[WHAT IS REQUIRED]:
So that nothing is lost, restate each entry exactly as supplied.

*** Begin section ***

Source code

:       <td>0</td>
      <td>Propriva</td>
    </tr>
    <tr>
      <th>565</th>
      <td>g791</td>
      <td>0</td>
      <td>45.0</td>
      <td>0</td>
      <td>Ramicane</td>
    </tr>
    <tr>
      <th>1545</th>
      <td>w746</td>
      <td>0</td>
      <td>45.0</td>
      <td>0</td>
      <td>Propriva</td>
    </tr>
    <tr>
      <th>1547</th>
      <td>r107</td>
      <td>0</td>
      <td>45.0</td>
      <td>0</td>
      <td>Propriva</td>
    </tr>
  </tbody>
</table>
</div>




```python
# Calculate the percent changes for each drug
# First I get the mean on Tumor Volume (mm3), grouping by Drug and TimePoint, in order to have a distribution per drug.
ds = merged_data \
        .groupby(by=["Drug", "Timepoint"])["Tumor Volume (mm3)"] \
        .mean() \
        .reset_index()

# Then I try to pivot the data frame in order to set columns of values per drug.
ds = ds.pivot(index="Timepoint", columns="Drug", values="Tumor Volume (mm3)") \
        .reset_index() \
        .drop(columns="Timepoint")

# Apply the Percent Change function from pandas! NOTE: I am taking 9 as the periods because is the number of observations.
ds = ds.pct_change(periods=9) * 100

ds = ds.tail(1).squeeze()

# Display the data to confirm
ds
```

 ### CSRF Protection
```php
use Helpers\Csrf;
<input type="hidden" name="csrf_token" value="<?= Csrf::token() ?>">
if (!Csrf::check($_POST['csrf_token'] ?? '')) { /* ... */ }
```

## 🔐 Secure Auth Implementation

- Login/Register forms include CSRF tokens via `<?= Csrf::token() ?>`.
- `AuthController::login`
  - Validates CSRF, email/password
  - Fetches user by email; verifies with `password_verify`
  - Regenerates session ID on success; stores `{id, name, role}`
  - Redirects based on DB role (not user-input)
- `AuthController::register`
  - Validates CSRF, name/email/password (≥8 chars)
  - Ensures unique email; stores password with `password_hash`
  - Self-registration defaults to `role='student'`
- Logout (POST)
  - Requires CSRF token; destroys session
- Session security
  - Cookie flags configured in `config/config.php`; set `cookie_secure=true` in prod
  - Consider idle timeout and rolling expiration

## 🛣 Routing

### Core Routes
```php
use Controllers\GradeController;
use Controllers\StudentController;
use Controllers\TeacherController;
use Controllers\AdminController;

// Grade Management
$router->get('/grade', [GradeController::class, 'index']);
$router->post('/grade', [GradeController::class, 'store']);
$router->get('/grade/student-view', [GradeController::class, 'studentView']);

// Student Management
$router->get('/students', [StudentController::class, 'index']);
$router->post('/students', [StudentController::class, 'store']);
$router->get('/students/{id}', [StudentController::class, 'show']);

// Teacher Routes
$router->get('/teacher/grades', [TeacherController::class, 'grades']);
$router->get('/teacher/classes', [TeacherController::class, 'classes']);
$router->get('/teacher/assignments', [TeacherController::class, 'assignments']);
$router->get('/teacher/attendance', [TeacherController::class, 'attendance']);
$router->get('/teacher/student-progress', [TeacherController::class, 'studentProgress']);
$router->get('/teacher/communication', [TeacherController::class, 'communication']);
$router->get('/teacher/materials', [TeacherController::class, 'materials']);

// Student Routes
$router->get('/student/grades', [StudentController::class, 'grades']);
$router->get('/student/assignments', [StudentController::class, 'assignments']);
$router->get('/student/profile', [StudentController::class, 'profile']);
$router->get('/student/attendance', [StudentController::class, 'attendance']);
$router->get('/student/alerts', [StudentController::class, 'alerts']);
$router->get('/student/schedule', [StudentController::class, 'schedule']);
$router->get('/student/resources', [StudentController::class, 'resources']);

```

*** End section ***

[SOLUTION TO THIS TASK]:
Source code

:       <td>0</td>
      <td>Propriva</td>
    </tr>
    <tr>
      <th>565</th>
      <td>g791</td>
      <td>0</td>
      <td>45.0</td>
      <td>0</td>
      <td>Ramicane</td>
    </tr>
    <tr>
      <th>1545</th>
      <td>w746</td>
      <td>0</td>
      <td>45.0</td>
      <td>0</td>
      <td>Propriva</td>
    </tr>
    <tr>
      <th>1547</th>
      <td>r107</td>
      <td>0</td>
      <td>45.0</td>
      <td>0</td>
      <td>Propriva</td>
    </tr>
  </tbody>
</table>
</div>




```python
# Calculate the percent changes for each drug
# First I get the mean on Tumor Volume (mm3), grouping by Drug and TimePoint, in order to have a distribution per drug.
ds = merged_data \
        .groupby(by=["Drug", "Timepoint"])["Tumor Volume (mm3)"] \
        .mean() \
        .reset_index()

# Then I try to pivot the data frame in order to set columns of values per drug.
ds = ds.pivot(index="Timepoint", columns="Drug", values="Tumor Volume (mm3)") \
        .reset_index() \
        .drop(columns="Timepoint")

# Apply the Percent Change function from pandas! NOTE: I am taking 9 as the periods because is the number of observations.
ds = ds.pct_change(periods=9) * 100

ds = ds.tail(1).squeeze()

# Display the data to confirm
ds
```

 ### CSRF Protection
```php
use Helpers\Csrf;
<input type="hidden" name="csrf_token" value="<?= Csrf::token() ?>">
if (!Csrf::check($_POST['csrf_token'] ?? '')) { /* ... */ }
```

## 🔐 Secure Auth Implementation

- Login/Register forms include CSRF tokens via `<?= Csrf::token() ?>`.
- `AuthController::login`
  - Validates CSRF, email/password
  - Fetches user by email; verifies with `password_verify`
  - Regenerates session ID on success; stores `{id, name, role}`
  - Redirects based on DB role (not user-input)
- `AuthController::register`
  - Validates CSRF, name/email/password (≥8 chars)
  - Ensures unique email; stores password with `password_hash`
  - Self-registration defaults to `role='student'`
- Logout (POST)
  - Requires CSRF token; destroys session
- Session security
  - Cookie flags configured in `config/config.php`; set `cookie_secure=true` in prod
  - Consider idle timeout and rolling expiration

## 🛣 Routing

### Core Routes
```php
use Controllers\GradeController;
use Controllers\StudentController;
use Controllers\TeacherController;
use Controllers\AdminController;

// Grade Management
$router->get('/grade', [GradeController::class, 'index']);
$router->post('/grade', [GradeController::class, 'store']);
$router->get('/grade/student-view', [GradeController::class, 'studentView']);

// Student Management
$router->get('/students', [StudentController::class, 'index']);
$router->post('/students', [StudentController::class, 'store']);
$router->get('/students/{id}', [StudentController::class, 'show']);

// Teacher Routes
$router->get('/teacher/grades', [TeacherController::class, 'grades']);
$router->get('/teacher/classes', [TeacherController::class, 'classes']);
$router->get('/teacher/assignments', [TeacherController::class, 'assignments']);
$router->get('/teacher/attendance', [TeacherController::class, 'attendance']);
$router->get('/teacher/student-progress', [TeacherController::class, 'studentProgress']);
$router->get('/teacher/communication', [TeacherController::class, 'communication']);
$router->get('/teacher/materials', [TeacherController::class, 'materials']);

// Student Routes
$router->get('/student/grades', [StudentController::class, 'grades']);
$router->get('/student/assignments', [StudentController::class, 'assignments']);
$router->get('/student/profile', [StudentController::class, 'profile']);
$router->get('/student/attendance', [StudentController::class, 'attendance']);
$router->get('/student/alerts', [StudentController::class, 'alerts']);
$router->get('/student/schedule', [StudentController::class, 'schedule']);
$router->get('/student/resources', [StudentController::class, 'resources']);

```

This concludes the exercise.